L'utilizzo di ampie e luminose vetrate, concepite nel segno della leggerezza, costituisce un motivo ricorrente nei lavori di Renzo Piano. Rispettando, pertanto, l'involucro esterno, come abbiamo già anticipato, egli prevede lo svuotamento integrale e l'eliminazione dei muri di testata, sostituiti dalla trasparenza di ampie pareti diafane, per giunta arretrate rispetto al filo del perimetro esterno.
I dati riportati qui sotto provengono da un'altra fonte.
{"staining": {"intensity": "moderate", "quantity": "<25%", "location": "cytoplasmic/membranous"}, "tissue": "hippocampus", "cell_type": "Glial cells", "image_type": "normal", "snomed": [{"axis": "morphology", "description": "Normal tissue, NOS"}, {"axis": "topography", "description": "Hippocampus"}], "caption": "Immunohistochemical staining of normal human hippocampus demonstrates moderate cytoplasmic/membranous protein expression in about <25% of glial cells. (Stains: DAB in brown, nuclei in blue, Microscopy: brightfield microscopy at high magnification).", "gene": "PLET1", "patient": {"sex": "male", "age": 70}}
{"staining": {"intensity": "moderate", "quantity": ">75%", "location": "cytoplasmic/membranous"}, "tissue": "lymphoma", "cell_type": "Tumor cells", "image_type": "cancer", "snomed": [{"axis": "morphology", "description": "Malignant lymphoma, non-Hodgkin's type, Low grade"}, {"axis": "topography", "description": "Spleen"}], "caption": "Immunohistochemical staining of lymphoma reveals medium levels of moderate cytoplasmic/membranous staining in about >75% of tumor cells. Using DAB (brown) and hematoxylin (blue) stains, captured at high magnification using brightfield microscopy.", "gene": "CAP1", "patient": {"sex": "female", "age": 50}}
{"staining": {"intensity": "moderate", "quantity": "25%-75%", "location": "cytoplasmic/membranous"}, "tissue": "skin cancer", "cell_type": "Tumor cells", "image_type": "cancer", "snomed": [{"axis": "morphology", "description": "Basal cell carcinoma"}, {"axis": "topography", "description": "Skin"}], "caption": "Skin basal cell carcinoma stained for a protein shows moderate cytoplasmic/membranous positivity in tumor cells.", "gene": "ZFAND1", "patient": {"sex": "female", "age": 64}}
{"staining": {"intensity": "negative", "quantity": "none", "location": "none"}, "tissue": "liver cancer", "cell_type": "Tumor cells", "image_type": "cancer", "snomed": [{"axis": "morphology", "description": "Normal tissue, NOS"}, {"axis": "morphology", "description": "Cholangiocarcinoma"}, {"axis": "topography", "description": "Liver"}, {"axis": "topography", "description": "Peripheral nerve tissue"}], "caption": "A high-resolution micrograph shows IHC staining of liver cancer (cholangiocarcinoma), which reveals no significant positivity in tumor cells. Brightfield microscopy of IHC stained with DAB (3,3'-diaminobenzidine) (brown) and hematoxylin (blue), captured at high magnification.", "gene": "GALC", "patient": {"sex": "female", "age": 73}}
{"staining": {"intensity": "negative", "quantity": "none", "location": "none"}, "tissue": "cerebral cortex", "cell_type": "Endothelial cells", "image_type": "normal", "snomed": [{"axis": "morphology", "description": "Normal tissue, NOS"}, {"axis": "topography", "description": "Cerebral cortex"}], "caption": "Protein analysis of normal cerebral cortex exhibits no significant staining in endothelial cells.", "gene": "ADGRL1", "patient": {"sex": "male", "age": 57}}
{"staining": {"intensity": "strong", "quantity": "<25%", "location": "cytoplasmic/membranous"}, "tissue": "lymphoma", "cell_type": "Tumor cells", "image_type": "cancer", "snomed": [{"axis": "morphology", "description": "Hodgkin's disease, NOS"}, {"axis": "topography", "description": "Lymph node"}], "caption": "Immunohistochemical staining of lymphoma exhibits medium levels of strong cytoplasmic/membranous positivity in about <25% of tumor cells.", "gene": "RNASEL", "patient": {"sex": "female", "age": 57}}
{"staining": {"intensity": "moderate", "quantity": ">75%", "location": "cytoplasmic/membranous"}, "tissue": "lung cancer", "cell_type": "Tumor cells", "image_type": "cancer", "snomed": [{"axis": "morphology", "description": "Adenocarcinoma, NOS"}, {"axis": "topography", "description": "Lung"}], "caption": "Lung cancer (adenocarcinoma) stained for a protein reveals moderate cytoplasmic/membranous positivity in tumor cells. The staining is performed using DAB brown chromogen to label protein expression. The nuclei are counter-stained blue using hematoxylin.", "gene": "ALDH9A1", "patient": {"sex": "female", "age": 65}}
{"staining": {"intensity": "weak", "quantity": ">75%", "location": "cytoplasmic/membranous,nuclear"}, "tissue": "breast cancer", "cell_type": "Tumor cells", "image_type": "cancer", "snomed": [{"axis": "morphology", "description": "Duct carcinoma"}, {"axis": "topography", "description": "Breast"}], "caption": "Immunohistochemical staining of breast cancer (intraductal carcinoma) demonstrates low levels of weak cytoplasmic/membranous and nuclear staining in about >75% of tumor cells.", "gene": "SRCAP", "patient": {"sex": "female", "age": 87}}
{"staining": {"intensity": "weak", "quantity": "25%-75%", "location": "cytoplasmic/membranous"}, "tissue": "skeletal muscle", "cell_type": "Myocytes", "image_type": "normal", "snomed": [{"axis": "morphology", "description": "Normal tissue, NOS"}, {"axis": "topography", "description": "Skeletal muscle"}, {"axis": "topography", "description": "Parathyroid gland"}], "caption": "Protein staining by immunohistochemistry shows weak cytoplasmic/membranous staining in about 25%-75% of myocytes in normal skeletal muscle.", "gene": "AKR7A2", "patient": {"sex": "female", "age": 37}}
L'ingresso principale, come un grande nartece coperto, costituisce il filtro di mediazione fra "dentro" e "fuori". L'effetto moltiplicatore indotto crea una percezione insolita per luoghi tradizionalmente concepiti come involucri chiusi. L'interno, svuotato delle partizioni orizzontali e dilatato dall'assenza dei limiti murari di testata, diventa un cannocchiale capace di attivare, come per aspirazione energetica, una forte captazione dello spazio circostante. La dilatazione visiva, arricchendosi di nuove sensazioni, trova sfondo nella scenografia naturale del parco. Nell'incanto notturno del bosco recuperato, dove la luce gioca ad illuminare le diverse essenze, l'immagine ricompone antiche suggestioni e l'emozione vola sulle ali del tempo. Sospesi in una atmosfera di sogno il pensiero ritorna al mondo classico dove, complice la musica, si mescolavano nella natura il mondo degli uomini con quello assai più capriccioso degli dei.
Lo sguardo corre dunque senza ostacoli lungo i quasi novanta metri del fabbricato. In alto, sospese alle capriate metalliche di sostegno alla copertura (segno ulteriore che rievoca l'antica destinazione) lo spettatore vede le lignee nuvole delle scocche acustiche, studiate per rompere la riflessione diretta delle onde sonore. Grazie alla preziosa (e già collaudata) collaborazione di Helmut Muller, è stato possibile raggiungere un elevatissimo controllo sulla qualità della ricezione sonora in ogni punto della sala. Elementi architettonici e strutturali, quali la semplice strombatura delle aperture, la copertura a capriate metalliche, o la stessa conformazione del grande lucernario di spina concorrono - unitamente alla predisposizione di particolari deflettori e pannelli - alla complessità delle riflessioni acustiche. Mediante un emettitore posizionato sul palco è stato possibile verificare il controllo qualitativo della trasmissione del suono nelle differenti posizioni della platea, potendo così correggere localmente eventuali mancanze. Le poltrone, studiate in modo da perseguire un idoneo rapporto tra assorbimento e riflessione, si integrano agli accorgimenti introdotti sia sulle pareti laterali, sia soprattutto sulla zona del palco, funzionante come vera cassa armonica. Alla progettazione condotta scientificamente, seguendo cioè le regole della corretta acustica tecnica, si è - per così dire - "accordato" lo spazio come se si trattasse di uno strumento musicale. Ma ritorniamo per un attimo al palcoscenico, le cui dimensioni sono di 17 metri di larghezza per circa 14 di lunghezza. Qui si concentrano sia i bassi pannelli listellari di legno, con la funzione di schermare l'orchestra proteggendola dall'esterno, che i deflettori trasparenti, ancorati alla struttura metallica delle passerelle di irrigidimento. Questi ultimi, regolabili attorno ad un asse orizzontale, consentono la riflessione del suono in alto ed in basso. Essendo stati progettati necessariamente trasparenti, per non inficiare l'effetto di leggerezza delle quinte trasversali, hanno - come effetto indotto - il potere di rispecchiare in immagini sospese la magia della rappresentazione.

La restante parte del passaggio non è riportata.